I have 2D numpy array which is a mask from an image. Each cell has 0 or 1 value. So I would like to find top:left,right, bottom:left,right in an array where value is 1.
For example input array:
[00000]
[01110]
[01100]
[00000]
Expected output: (1,1), (1,3), (2,1), (2,2)

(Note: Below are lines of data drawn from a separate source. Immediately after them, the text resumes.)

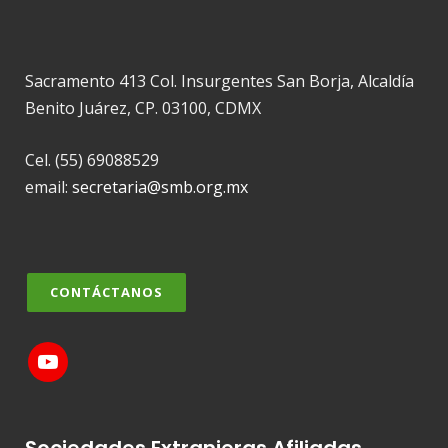
Sacramento 413 Col. Insurgentes San Borja, Alcaldía
Benito Juárez, CP. 03100, CDMX
Cel. (55) 69088529
email:
secretaria@smb.org.mx
CONTÁCTANOS
Sociedades Extranjeras Afiliadas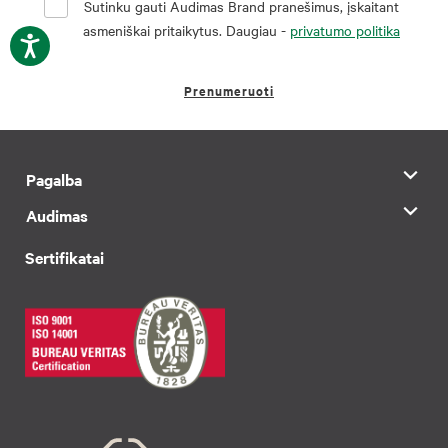
Sutinku gauti Audimas Brand pranešimus, įskaitant
asmeniškai pritaikytus. Daugiau -
privatumo politika
Prenumeruoti
Pagalba
Audimas
Sertifikatai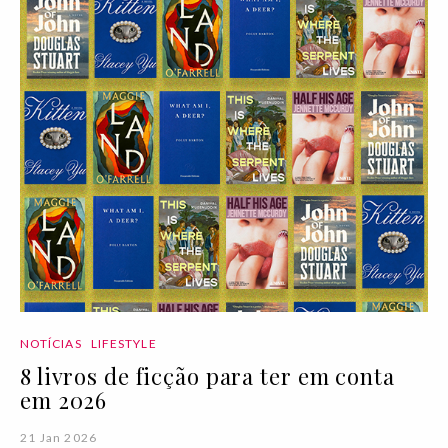
NOTÍCIAS
LIFESTYLE
8 livros de ficção para ter em conta
em 2026
21 Jan 2026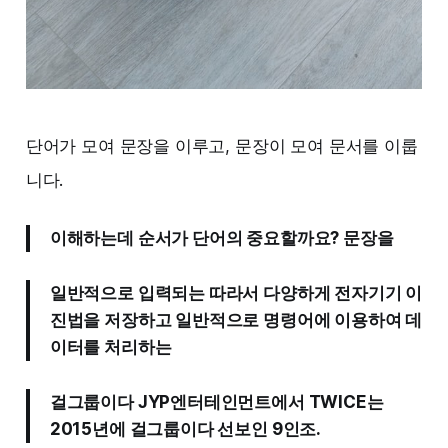
단어가 모여 문장을 이루고, 문장이 모여 문서를 이룹
니다.
이해하는데 순서가 단어의 중요할까요? 문장을
일반적으로 입력되는 따라서 다양하게 전자기기 이
진법을 저장하고 일반적으로 명령어에 이용하여 데
이터를 처리하는
걸그룹이다 JYP엔터테인먼트에서 TWICE는
2015년에 걸그룹이다 선보인 9인조.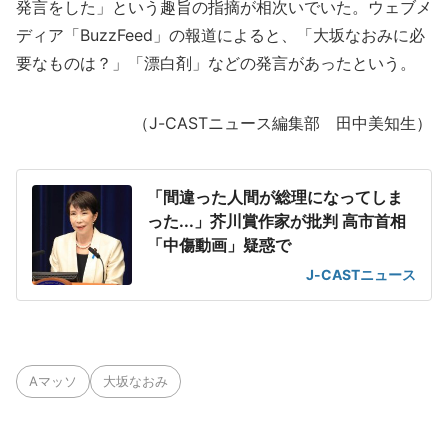
発言をした」という趣旨の指摘が相次いでいた。ウェブメ
ディア「BuzzFeed」の報道によると、「大坂なおみに必
要なものは？」「漂白剤」などの発言があったという。
（J-CASTニュース編集部 田中美知生）
「間違った人間が総理になってしま
った...」芥川賞作家が批判 高市首相
「中傷動画」疑惑で
J-CASTニュース
Aマッソ
大坂なおみ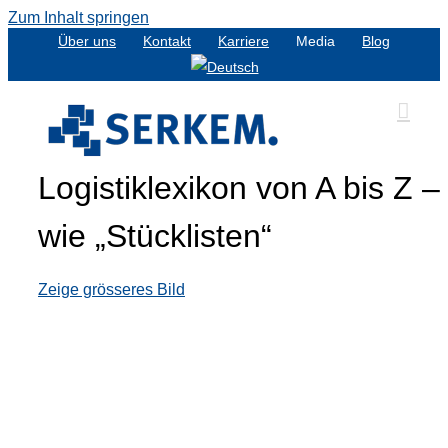
Zum Inhalt springen
Über uns
Kontakt
Karriere
Media
Blog
Logistiklexikon von A bis Z –
wie „Stücklisten“
Zeige grösseres Bild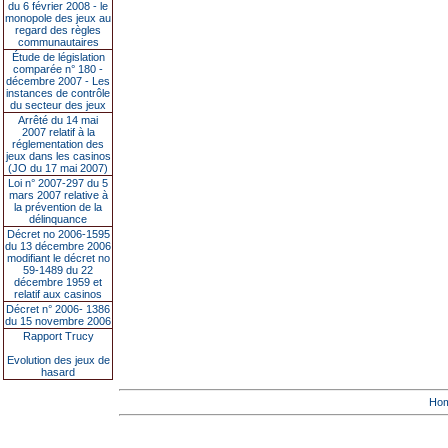
du 6 février 2008 - le
monopole des jeux au
regard des règles
communautaires
Étude de législation
comparée n° 180 -
décembre 2007 - Les
instances de contrôle
du secteur des jeux
Arrêté du 14 mai
2007 relatif à la
réglementation des
jeux dans les casinos
(JO du 17 mai 2007)
Loi n° 2007-297 du 5
mars 2007 relative à
la prévention de la
délinquance
Décret no 2006-1595
du 13 décembre 2006
modifiant le décret no
59-1489 du 22
décembre 1959 et
relatif aux casinos
Décret n° 2006- 1386
du 15 novembre 2006
Rapport Trucy
Evolution des jeux de
hasard
Ho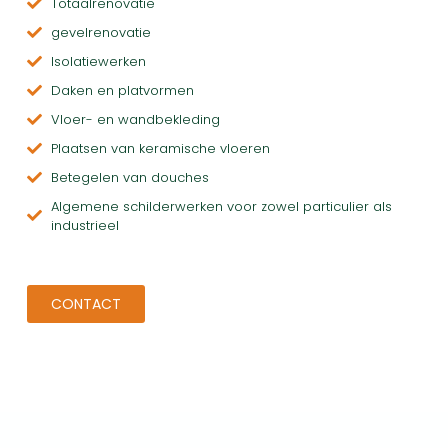
Totaalrenovatie
gevelrenovatie
Isolatiewerken
Daken en platvormen
Vloer- en wandbekleding
Plaatsen van keramische vloeren
Betegelen van douches
Algemene schilderwerken voor zowel particulier als
industrieel
CONTACT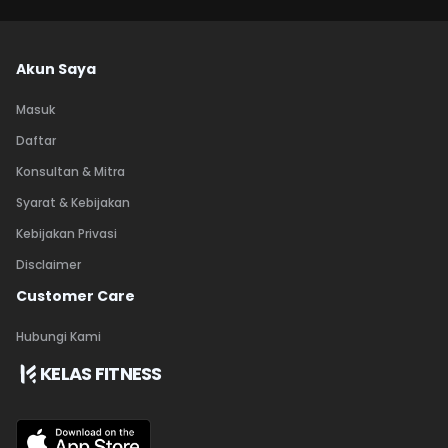
Akun Saya
Masuk
Daftar
Konsultan & Mitra
Syarat & Kebijakan
Kebijakan Privasi
Disclaimer
Customer Care
Hubungi Kami
KELAS FITNESS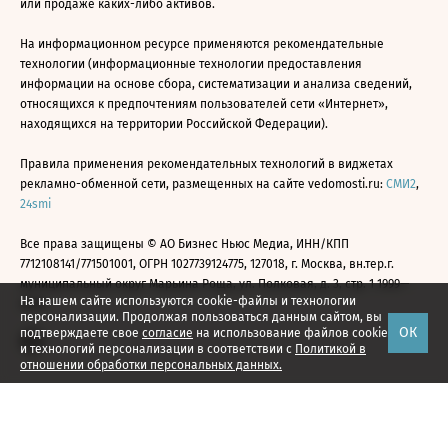
или продаже каких-либо активов.
На информационном ресурсе применяются рекомендательные
технологии (информационные технологии предоставления
информации на основе сбора, систематизации и анализа сведений,
относящихся к предпочтениям пользователей сети «Интернет»,
находящихся на территории Российской Федерации).
Правила применения рекомендательных технологий в виджетах
рекламно-обменной сети, размещенных на сайте vedomosti.ru:
СМИ2
,
24smi
Все права защищены © АО Бизнес Ньюс Медиа, ИНН/КПП
7712108141/771501001, ОГРН 1027739124775, 127018, г. Москва, вн.тер.г.
муниципальный округ Марьина Роща, ул. Полковая, д. 3, стр. 1 1999—
На нашем сайте используются cookie-файлы и технологии
2026
персонализации. Продолжая пользоваться данным сайтом, вы
ОК
подтверждаете свое
согласие
на использование файлов cookie
и технологий персонализации в соответствии с
Политикой в
отношении обработки персональных данных.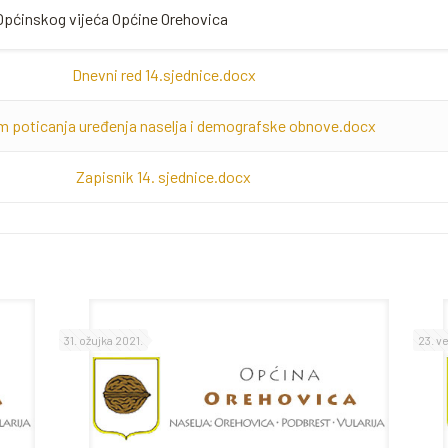
 Općinskog vijeća Općine Orehovica
Dnevni red 14.sjednice.docx
m poticanja uređenja naselja i demografske obnove.docx
Zapisnik 14. sjednice.docx
31. ožujka 2021.
23. v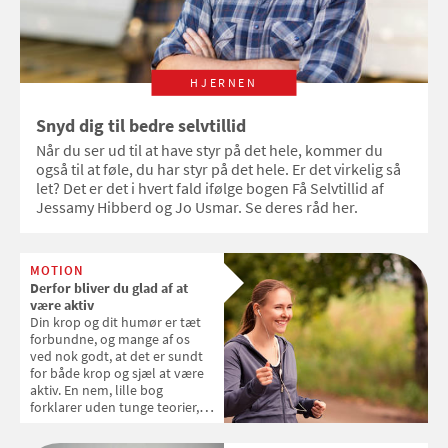
HJERNEN
Snyd dig til bedre selvtillid
Når du ser ud til at have styr på det hele, kommer du
også til at føle, du har styr på det hele. Er det virkelig så
let? Det er det i hvert fald ifølge bogen Få Selvtillid af
Jessamy Hibberd og Jo Usmar. Se deres råd her.
MOTION
Derfor bliver du glad af at
være aktiv
Din krop og dit humør er tæt
forbundne, og mange af os
ved nok godt, at det er sundt
for både krop og sjæl at være
aktiv. En nem, lille bog
forklarer uden tunge teorier,
hvordan du bliver i bedre
humør, og også, hvorfor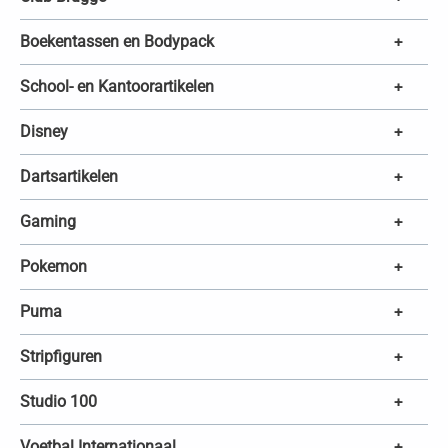
e
n
Boekentassen en Bodypack
+
School- en Kantoorartikelen
+
Disney
+
Dartsartikelen
+
Gaming
+
Pokemon
+
Puma
+
Stripfiguren
+
Studio 100
+
Voetbal Internationaal
+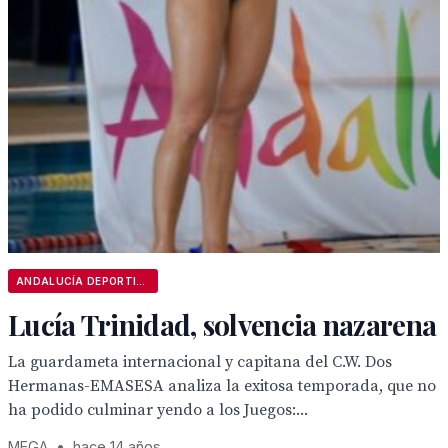
ANDALUCÍA DEPORTIVA
Lucía Trinidad, solvencia nazarena
La guardameta internacional y capitana del C.W. Dos
Hermanas-EMASESA analiza la exitosa temporada, que no
ha podido culminar yendo a los Juegos:...
MEGA
•
hace 14 años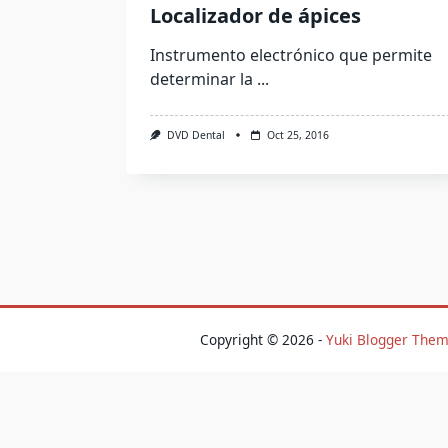
Localizador de ápices
Instrumento electrónico que permite
determinar la
...
DVD Dental
Oct 25, 2016
Copyright © 2026 -
Yuki Blogger The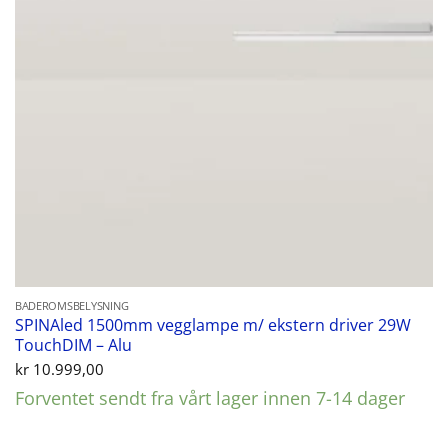
BADEROMSBELYSNING
SPINAled 1500mm vegglampe m/ ekstern driver 29W
TouchDIM – Alu
kr
10.999,00
Forventet sendt fra vårt lager innen 7-14 dager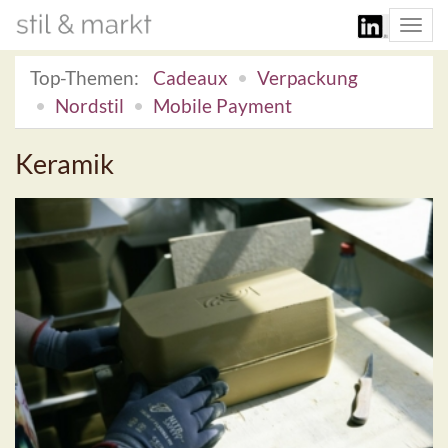
Togg
navi
Top-Themen:
Cadeaux
Verpackung
Nordstil
Mobile Payment
Keramik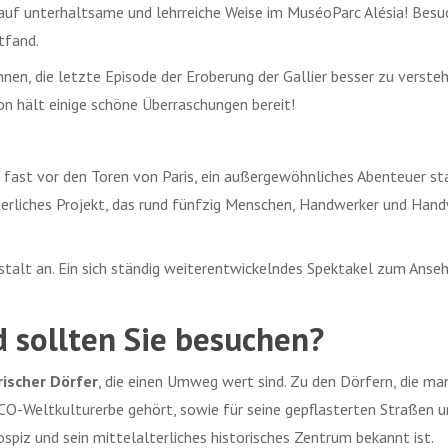
 auf unterhaltsame und lehrreiche Weise im MuséoParc Alésia! Besu
tfand.
en, die letzte Episode der Eroberung der Gallier besser zu versteh
on hält einige schöne Überraschungen bereit!
, fast vor den Toren von Paris, ein außergewöhnliches Abenteuer s
erliches Projekt, das rund fünfzig Menschen, Handwerker und Handwe
estalt an. Ein sich ständig weiterentwickelndes Spektakel zum Anse
 sollten Sie besuchen?
rischer Dörfer
, die einen Umweg wert sind. Zu den Dörfern, die man
CO-Weltkulturerbe gehört, sowie für seine gepflasterten Straßen u
ospiz und sein mittelalterliches historisches Zentrum bekannt ist.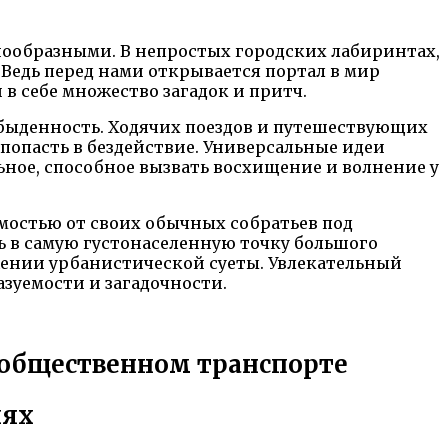
знообразными. В непростых городских лабиринтах,
едь перед нами открывается портал в мир
в себе множество загадок и притч.
обыденность. Ходячих поездов и путешествующих
попасть в бездействие. Универсальные идеи
ное, способное вызвать восхищение и волнение у
симостью от своих обычных собратьев под
 в самую густонаселенную точку большого
жении урбанистической суеты. Увлекательный
азуемости и загадочности.
 общественном транспорте
иях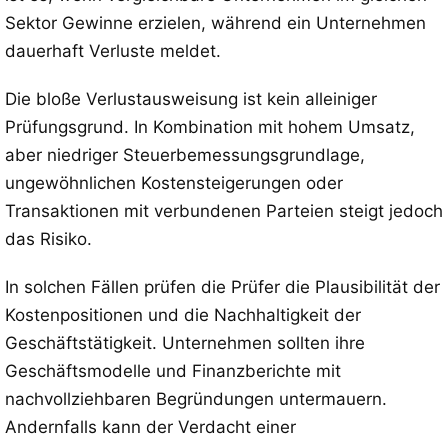
Sektor Gewinne erzielen, während ein Unternehmen
dauerhaft Verluste meldet.
Die bloße Verlustausweisung ist kein alleiniger
Prüfungsgrund. In Kombination mit hohem Umsatz,
aber niedriger Steuerbemessungsgrundlage,
ungewöhnlichen Kostensteigerungen oder
Transaktionen mit verbundenen Parteien steigt jedoch
das Risiko.
In solchen Fällen prüfen die Prüfer die Plausibilität der
Kostenpositionen und die Nachhaltigkeit der
Geschäftstätigkeit. Unternehmen sollten ihre
Geschäftsmodelle und Finanzberichte mit
nachvollziehbaren Begründungen untermauern.
Andernfalls kann der Verdacht einer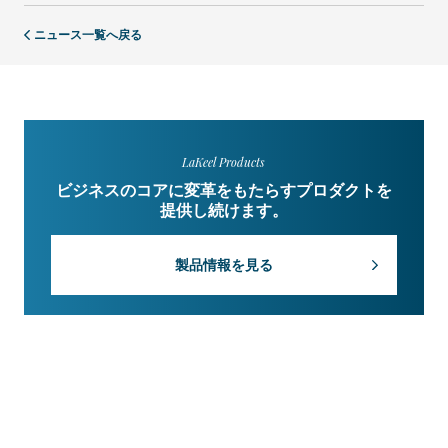
ニュース一覧へ戻る
LaKeel Products
ビジネスのコアに変革をもたらすプロダクトを
提供し続けます。
製品情報を見る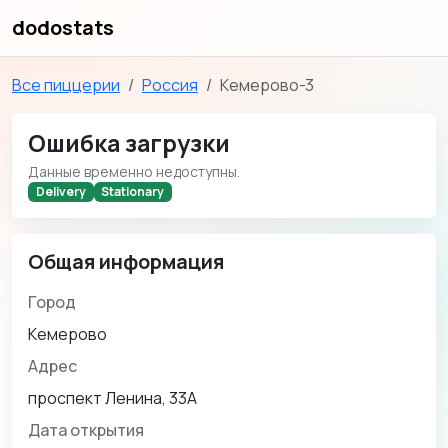
dodostats
Все пиццерии
Россия
Кемерово-3
Ошибка загрузки
Данные временно недоступны.
Delivery
Stationary
Общая информация
Город
Кемерово
Адрес
проспект Ленина, 33А
Дата открытия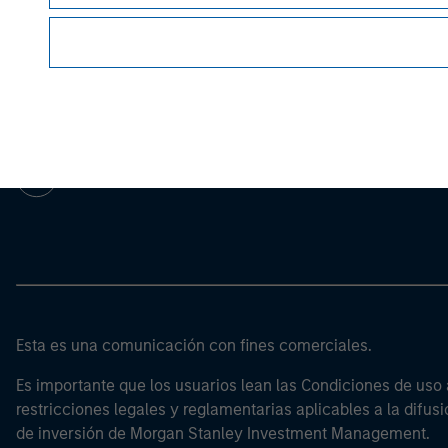
Morgan Stan
Morgan Stan
Esta es una comunicación con fines comerciales.
Es importante que los usuarios lean las Condiciones de uso 
restricciones legales y reglamentarias aplicables a la difusi
de inversión de Morgan Stanley Investment Management.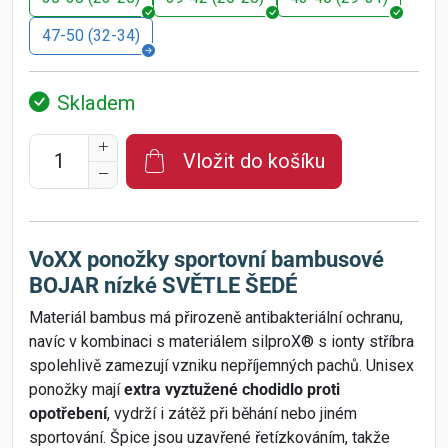
47-50 (32-34)
Skladem
Vložit do košíku
VoXX ponožky sportovní bambusové
BOJAR nízké SVĚTLE ŠEDÉ
Materiál bambus má přirozeně antibakteriální ochranu,
navíc v kombinaci s materiálem silproX® s ionty stříbra
spolehlivě zamezují vzniku nepříjemných pachů. Unisex
ponožky mají
extra vyztužené chodidlo proti
opotřebení
, vydrží i zátěž při běhání nebo jiném
sportování. Špice jsou uzavřené řetízkováním, takže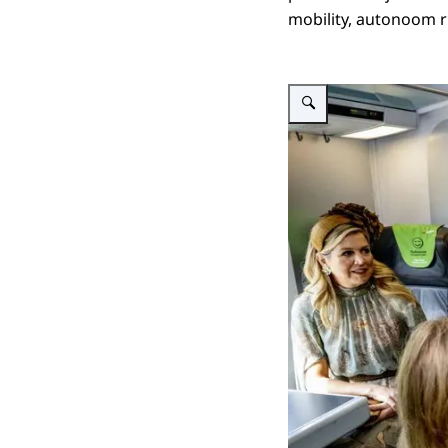
mobility, autonoom r
Vergroot afbeelding Treinre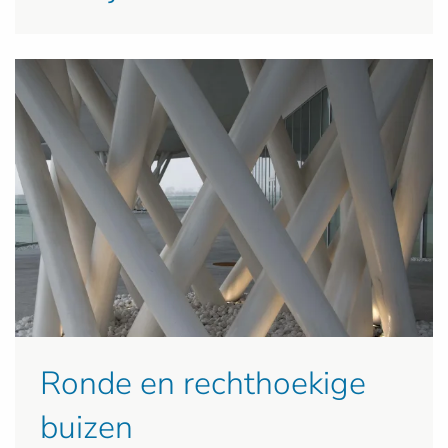
Ronde en rechthoekige
buizen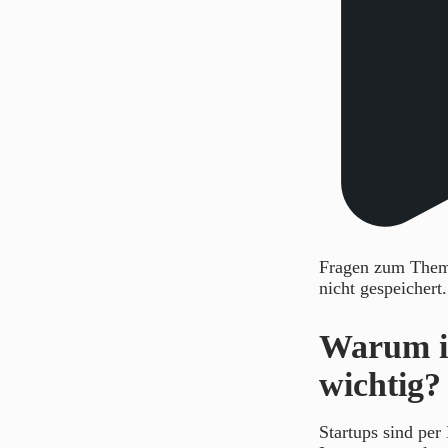
Fragen zum Thema
nicht gespeichert
Warum is
wichtig?
Startups sind per 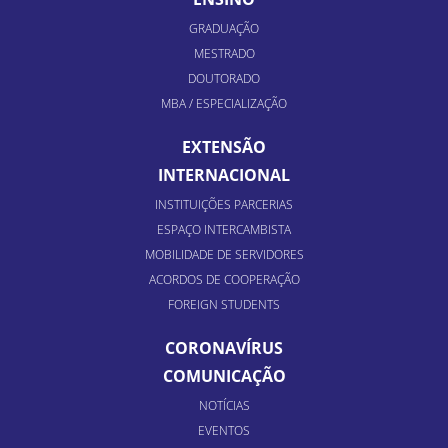
GRADUAÇÃO
MESTRADO
DOUTORADO
MBA / ESPECIALIZAÇÃO
EXTENSÃO
INTERNACIONAL
INSTITUIÇÕES PARCERIAS
ESPAÇO INTERCAMBISTA
MOBILIDADE DE SERVIDORES
ACORDOS DE COOPERAÇÃO
FOREIGN STUDENTS
CORONAVÍRUS
COMUNICAÇÃO
NOTÍCIAS
EVENTOS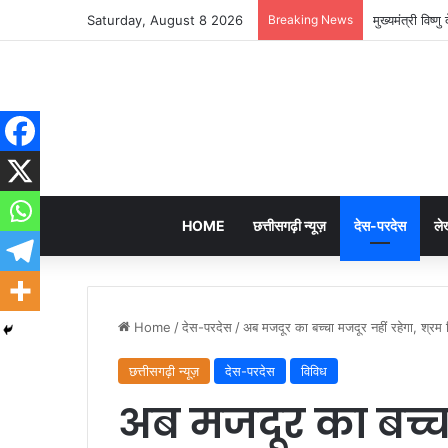
Saturday, August 8 2026
Breaking News
मुख्यमंत्री विष
HOME
छत्तीसगढ़ी न्यूज़
देस-परदेस
ले
Home
/
देस-परदेस
/
अब मजदूर का बच्चा मजदूर नहीं रहेगा, श्रम व
छत्तीसगढ़ी न्यूज़
देस-परदेस
विविध
अब मजदूर का बच्चा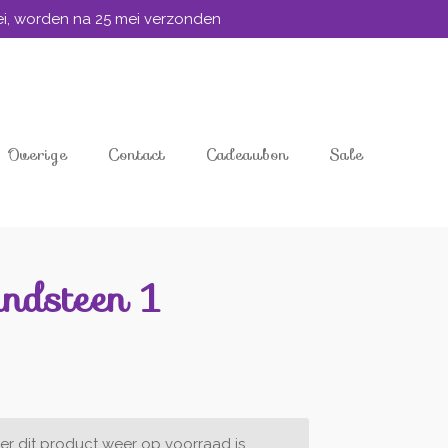
mei, worden na 25 mei verzonden
Overige
Contact
Cadeaubon
Sale
ndsteen 1
r dit product weer op voorraad is.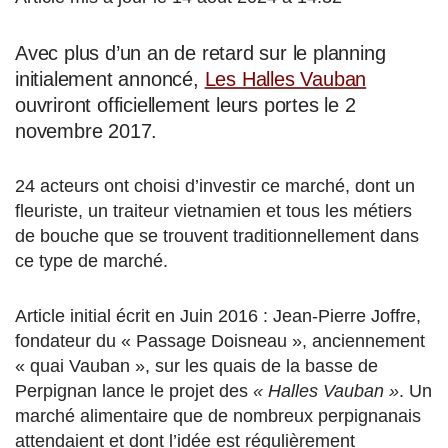
Avec plus d’un an de retard sur le planning
initialement annoncé,
Les Halles Vauban
ouvriront officiellement leurs portes le 2
novembre 2017.
24 acteurs ont choisi d’investir ce marché, dont un
fleuriste, un traiteur vietnamien et tous les métiers
de bouche que se trouvent traditionnellement dans
ce type de marché.
Article initial écrit en Juin 2016 : Jean-Pierre Joffre,
fondateur du « Passage Doisneau », anciennement
« quai Vauban », sur les quais de la basse de
Perpignan lance le projet des
« Halles Vauban »
. Un
marché alimentaire que de nombreux perpignanais
attendaient et dont l’idée est régulièrement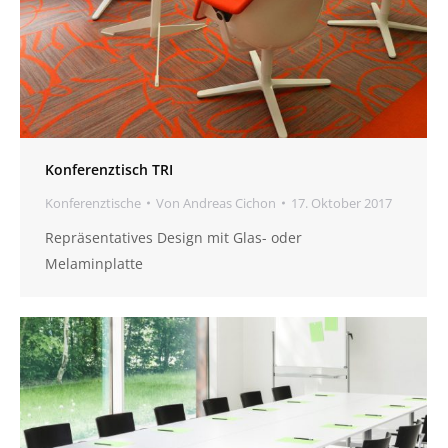
Konferenztisch TRI
Konferenztische
Von
Andreas Cichon
17. Oktober 2017
Repräsentatives Design mit Glas- oder
Melaminplatte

Using np.argwhere and itertools.product:
import numpy as np
from itertools import product
def corners(np_array):
ind = np.argwhere(np_array)
res = []
for f1, f2 in product([min,max], repeat=2):
res.append(f1(ind[ind[:, 0] == f2(ind[:, 0])], key=lambda x:x[1]))
return res
corners(arr)
Output:
[array([1, 1], dtype=int64),
array([2, 1], dtype=int64),
array([1, 3], dtype=int64),
array([2, 2], dtype=int64)]
You can use the numpy.amax operation for finding max values in a multi_dimensional array. As below
def corners_v2(np_array):
max_values = np.amax(np_array)
result = np.where(np_array == np.amax(np_array))
x1 = np.min(result[0])
x2 = np.max(result[0])
y1 = np.min(result[1])
y2 = np.max(result[1])
return x1, y1, x2, y2
xy=np.array([[0,0,0,0,0],[0,1,1,1,0],[0,1,1,0,0],[0,0,0,0,0]])
x,y=np.where(xy==1)
tl_i=np.argmin(x)
tl=[x[tl_i],y[tl_i]]
tr_i=np.argmax(y)
tr=[x[tr_i],y[tr_i]]
bl_i=np.argmax(x)
bl=[x[bl_i],y[bl_i]]
br_i=len(x)-1-np.argmax(np.flip(x))
br=[x[br_i],y[br_i]]
Use transpose and nonzero from numpy, like:
im=np.array([[0,0,0,0,0],
[0,1,1,1,0],
[0,1,1,0,0],
[0,0,0,0,0]])
print(np.transpose(np.nonzero(im)))
yields:
array([[1, 1],
[1, 2],
[1, 3],
[2, 1],
[2, 2]])
Update:
Still not perfect, but as long as the mask is continuous within its rows, you could evaluate np.diff() to get an idea where the 0->1 and 1->0 transitions are:
leftedge=np.transpose(np.nonzero(np.diff(im,prepend=0)==1))
rightedge=np.transpose(np.nonzero(np.diff(im,append=0)==-1))
top_left = leftedge[0]
bottom_left = leftedge[-1]
bottom_right = rightedge[-1]
top_right = rightedge[0]
pts=[list(x) for x in [top_left,top_right,bottom_left,bottom_right]]
yields: [[1, 1], [1, 3], [2, 1], [2, 2]]
I'd suggest to use Chris' answer instead.